* DATASET *

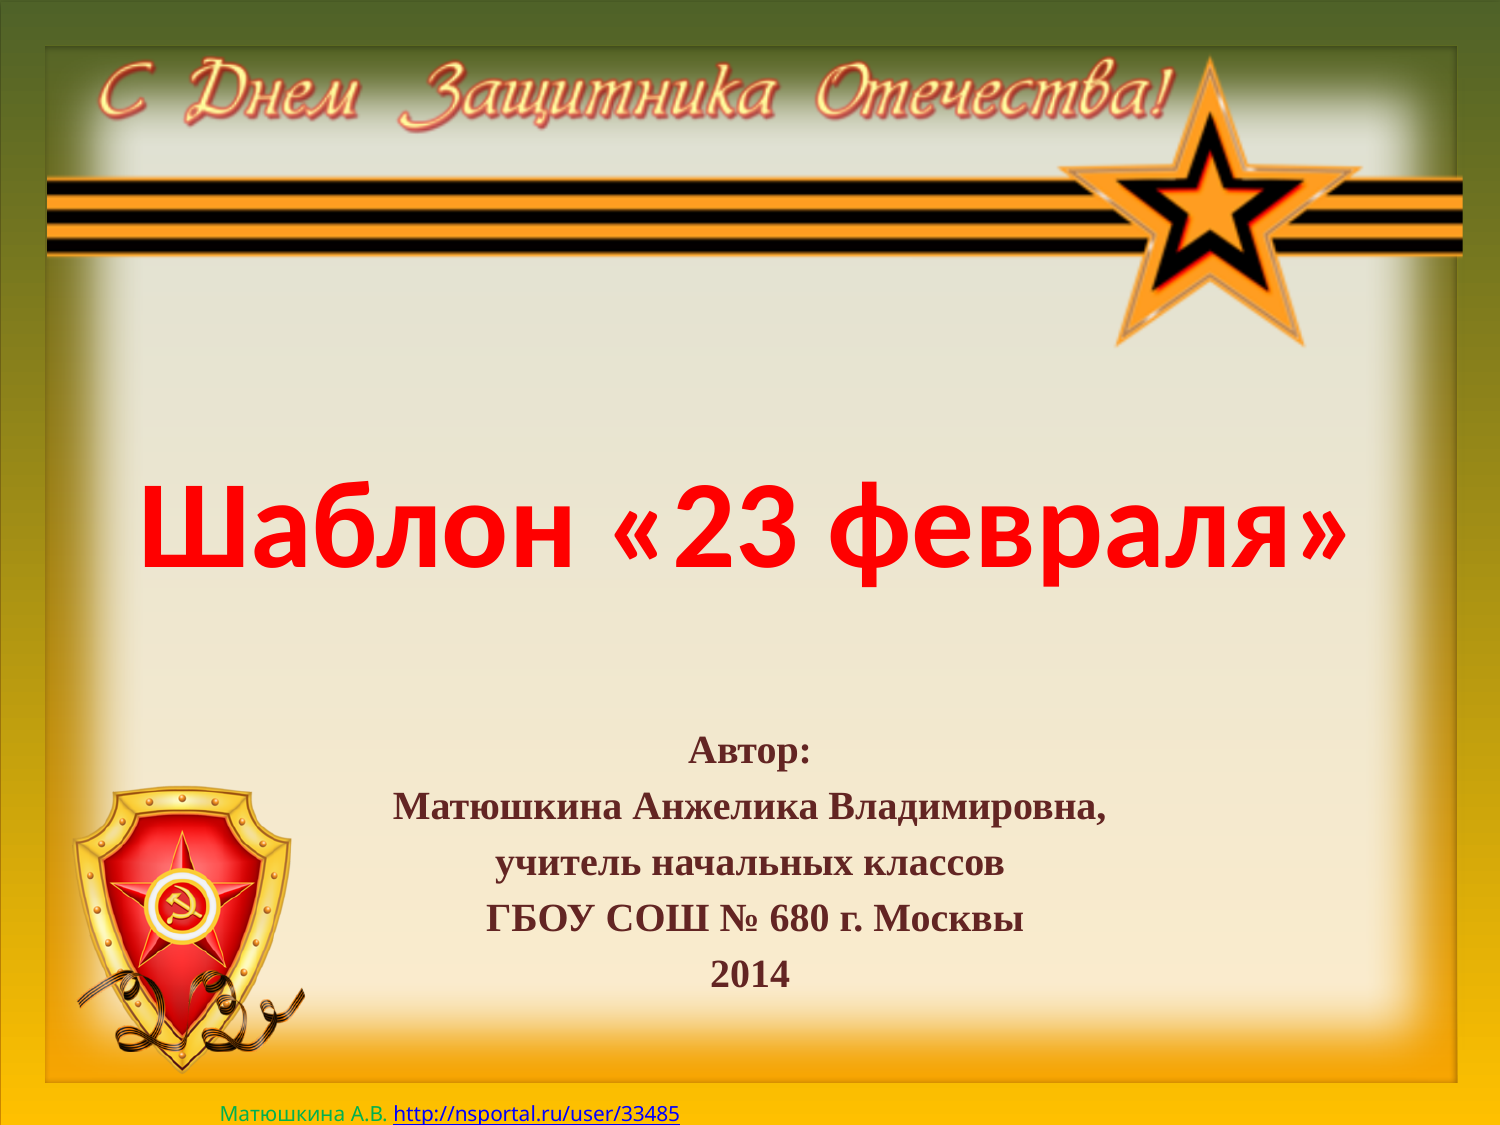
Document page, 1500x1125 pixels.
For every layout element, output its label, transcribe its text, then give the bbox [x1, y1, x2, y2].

picture [69, 780, 306, 1080]
subtitle Автор: Матюшкина Анжелика Владимировна, учитель начальных классов ГБОУ СОШ № 680 г. Москвы 2014 [230, 716, 1281, 1004]
title Шаблон «23 февраля» [112, 397, 1388, 639]
picture [47, 49, 1463, 354]
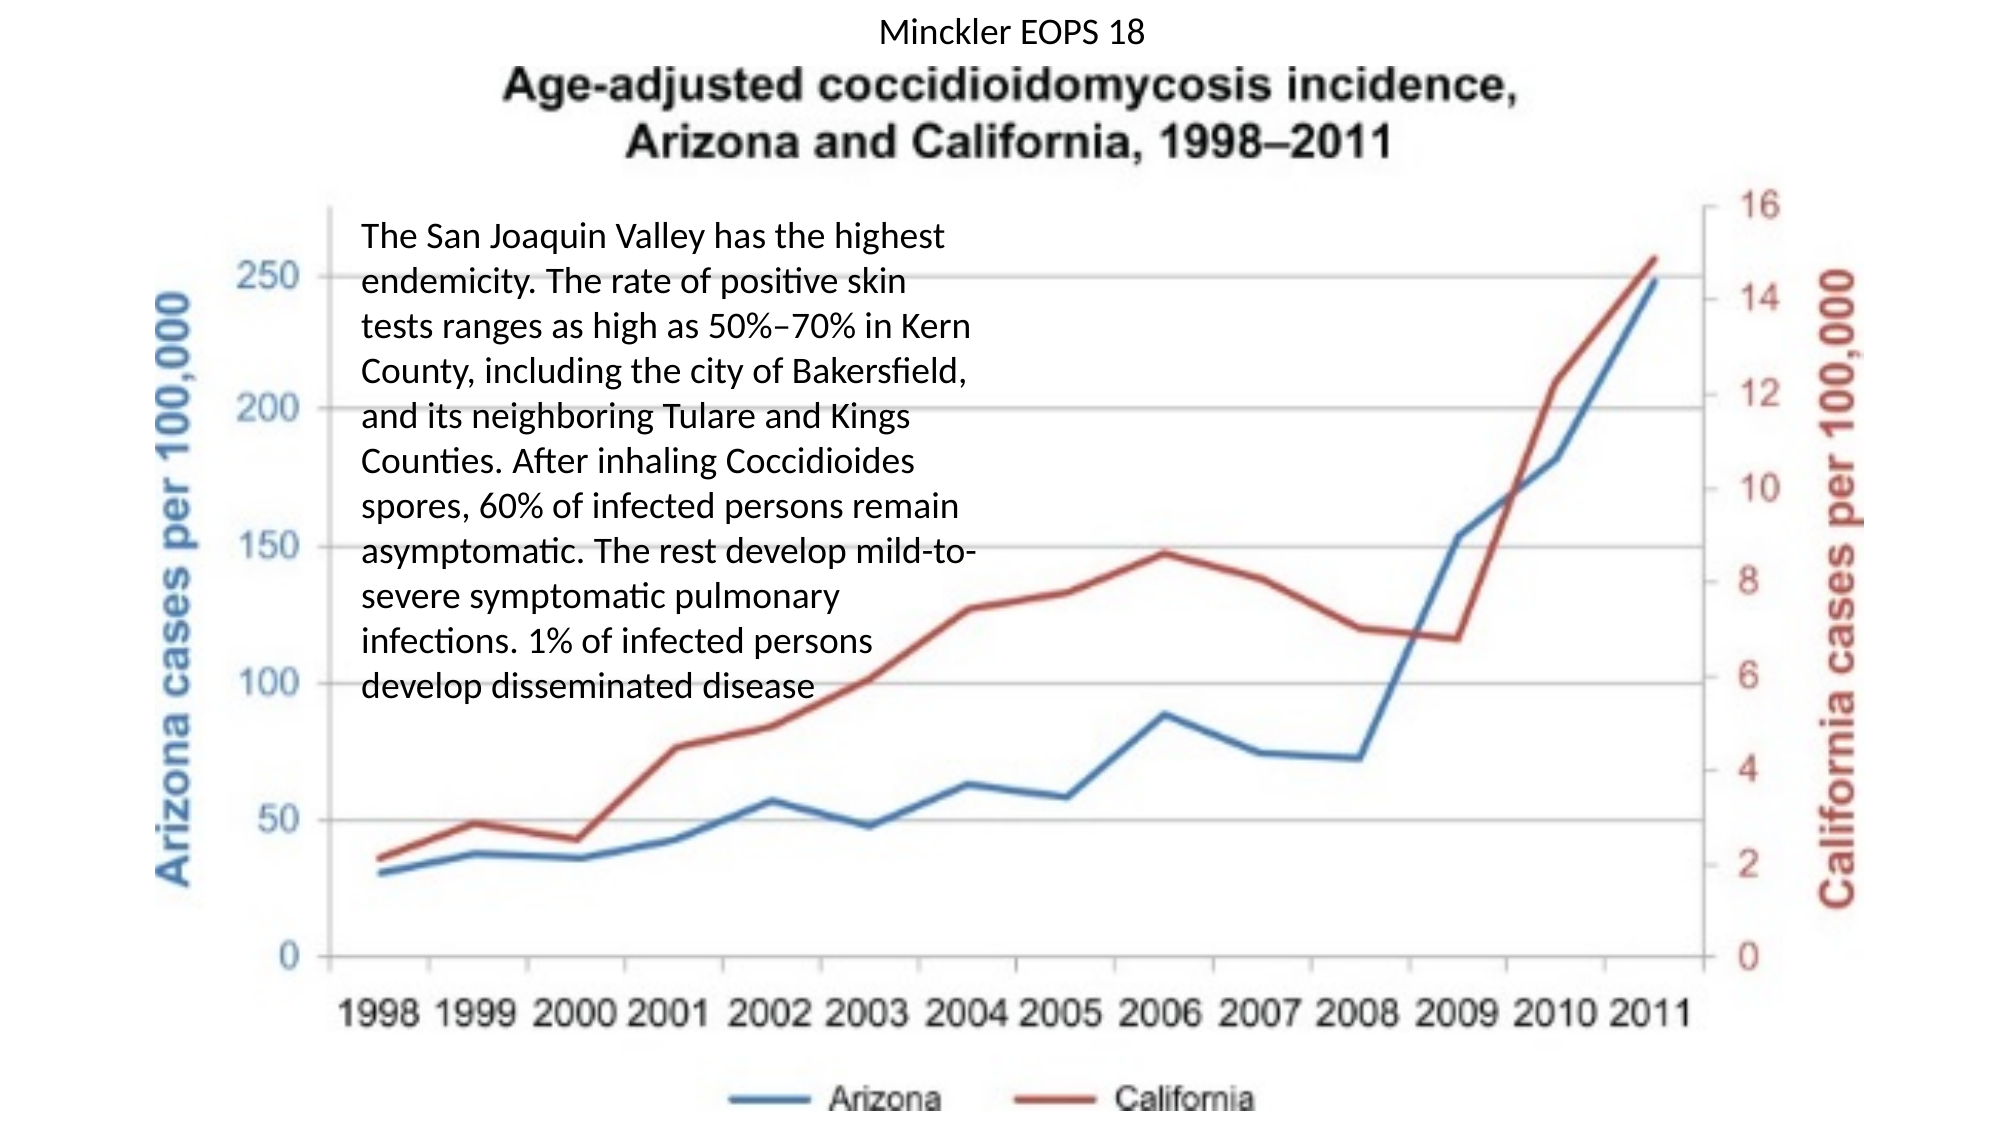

* WHAT NEEDS TO BE DONE *
Once the pictures are removed, repeat all of the data above exactly.

* YOUR RESPONSE *
Document page, 1500x1125 pixels.
For every layout element, output its label, transcribe its text, then give the bbox [x1, y1, x2, y2].

picture [69, 780, 306, 1080]
subtitle Автор: Матюшкина Анжелика Владимировна, учитель начальных классов ГБОУ СОШ № 680 г. Москвы 2014 [230, 716, 1281, 1004]
title Шаблон «23 февраля» [112, 397, 1388, 639]
picture [47, 49, 1463, 354]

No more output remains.